The third scenario is where the trouble begins and the risk of churn really starts to ramp up, which is when a perceived issue represents a legitimate problem and the issue cannot be remedied quickly.

This class of perceived issue maps to a broad spectrum of possible remedies with different timelines: content changes that are tied to a particular version may be less than a day to a week, new features may be weeks to months. Changes that require a substantially altered digital factory may be months to years. There are many paths to scenarios where it may not be possible to resolve the Perceived Issue at all. Some relate to the supply chain or to gatekeepers. Others arise from expectations that cannot be met without breaking other promises. There was an example of this way back in sources of truth where there is a trade-off between delivering up-to-date content and granting users access to content in a timely manner.

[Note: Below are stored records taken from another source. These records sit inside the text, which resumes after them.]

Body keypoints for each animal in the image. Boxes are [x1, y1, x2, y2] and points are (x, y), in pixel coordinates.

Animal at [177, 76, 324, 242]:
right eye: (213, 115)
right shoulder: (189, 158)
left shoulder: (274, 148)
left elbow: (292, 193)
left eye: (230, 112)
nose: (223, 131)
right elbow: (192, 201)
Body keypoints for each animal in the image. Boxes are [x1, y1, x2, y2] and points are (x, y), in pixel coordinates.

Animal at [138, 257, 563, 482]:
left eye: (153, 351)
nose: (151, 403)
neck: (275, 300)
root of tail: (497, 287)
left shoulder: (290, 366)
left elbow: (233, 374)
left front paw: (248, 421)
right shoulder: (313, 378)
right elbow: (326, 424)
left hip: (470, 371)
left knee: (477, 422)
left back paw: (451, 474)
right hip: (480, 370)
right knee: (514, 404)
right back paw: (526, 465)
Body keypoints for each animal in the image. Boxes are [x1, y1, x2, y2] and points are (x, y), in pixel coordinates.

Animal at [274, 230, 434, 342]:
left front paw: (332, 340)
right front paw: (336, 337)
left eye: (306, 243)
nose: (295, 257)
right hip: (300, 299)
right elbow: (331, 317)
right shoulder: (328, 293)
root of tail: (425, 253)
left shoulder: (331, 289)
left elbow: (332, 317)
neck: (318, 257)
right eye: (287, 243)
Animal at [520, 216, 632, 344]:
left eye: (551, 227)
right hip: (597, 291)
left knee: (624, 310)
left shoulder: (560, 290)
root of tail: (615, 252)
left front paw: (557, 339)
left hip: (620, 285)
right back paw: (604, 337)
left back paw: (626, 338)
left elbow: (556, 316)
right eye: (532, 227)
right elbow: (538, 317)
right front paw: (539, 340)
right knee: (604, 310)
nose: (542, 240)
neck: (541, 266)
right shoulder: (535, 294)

Delivering a great Perceived Experience means successfully meeting your users where they are. All of the specification of the product, the implementation of the factory, proactive communication (marketing) and reactive communication (support) play a role in this. In a perfect world, the user's Imagined Experience perfectly matches their Perceived Experience and the Realised Product perfectly matches the Idealised Product. In the real world we have a field on either side of a screen.

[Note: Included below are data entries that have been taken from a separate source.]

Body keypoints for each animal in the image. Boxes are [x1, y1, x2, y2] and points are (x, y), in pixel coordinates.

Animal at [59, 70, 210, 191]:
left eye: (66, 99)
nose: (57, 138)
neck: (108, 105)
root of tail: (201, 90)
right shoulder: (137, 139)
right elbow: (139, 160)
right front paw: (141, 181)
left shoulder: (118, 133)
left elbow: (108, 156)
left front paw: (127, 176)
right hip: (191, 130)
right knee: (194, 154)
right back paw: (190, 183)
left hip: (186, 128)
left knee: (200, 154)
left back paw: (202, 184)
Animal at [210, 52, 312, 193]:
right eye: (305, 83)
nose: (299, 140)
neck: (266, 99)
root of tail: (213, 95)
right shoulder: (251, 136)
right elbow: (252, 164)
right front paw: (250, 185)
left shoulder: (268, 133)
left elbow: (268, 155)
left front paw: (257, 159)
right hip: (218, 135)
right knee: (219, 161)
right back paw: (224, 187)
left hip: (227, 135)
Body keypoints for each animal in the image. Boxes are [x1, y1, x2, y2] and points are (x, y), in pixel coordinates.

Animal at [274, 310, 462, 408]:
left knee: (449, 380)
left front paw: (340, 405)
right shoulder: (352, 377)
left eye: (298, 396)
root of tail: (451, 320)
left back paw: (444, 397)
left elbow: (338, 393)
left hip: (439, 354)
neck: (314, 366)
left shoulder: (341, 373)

We can now introduce Subjective Software.

There are certain kinds of software that are very highly commoditised, such as the storefront, the spreadsheet editor, the chatbot, the email client. These kinds of software exhibit minimal differentiation. For this class of software the field of imagined experiences is relatively small.

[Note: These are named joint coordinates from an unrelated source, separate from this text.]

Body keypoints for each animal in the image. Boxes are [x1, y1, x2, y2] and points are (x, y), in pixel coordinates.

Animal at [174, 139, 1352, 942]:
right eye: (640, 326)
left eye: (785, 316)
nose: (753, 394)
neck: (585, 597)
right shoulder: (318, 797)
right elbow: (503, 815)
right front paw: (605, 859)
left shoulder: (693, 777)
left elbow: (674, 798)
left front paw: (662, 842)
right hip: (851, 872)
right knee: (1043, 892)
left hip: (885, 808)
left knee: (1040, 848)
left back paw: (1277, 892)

There are other kinds of software where the problem space may be commoditised, but the solutions are moderately or significantly differentiated in their form. For this kind of software, the field of imagined experiences is relatively large - I call this Subjective Software.

Part of marketing is building confidence that you can solve your users problems and in the presence of competitors you should also establish that your offering is uniquely positioned to do so. Another part of marketing is maximising the performance of campaigns. This creates a tension where marketing is incentivised to increase the field of imagined experiences, perhaps well beyond what could be considered reasonable. This dynamic is more common in entertainment products than other kinds of software, one example I can think of readily is the "Hunt the Truth" campaign for Halo 5, which teased a highly dramatic story that was quite different in direction from the Realised Product that fans later received.

Many digital games can safely be considered Subjective Software, and one line of criticism from professional writers for some specific products in the market is that this classification is in moderate or serious doubt. The Legend of Zelda: Breath of the Wild is notable for clearly influencing a number of games that were criticised for being "the same" in a more than superficial sense.

For other kinds of software projects I believe the degree to which they may be considered Subjective Software is dictated by the potential for user preference to emerge. When you offer a large set of functionality, people are going to have different ideas about what should be prioritised and what doesn't matter at all. When you offer a small set of functionality, you run the risk of having limited to no appeal, or not being economically viable. There's an art to building platforms that are both sustainable and reliably fill a need in a large number of peoples' lives, and many companies struggle to do it.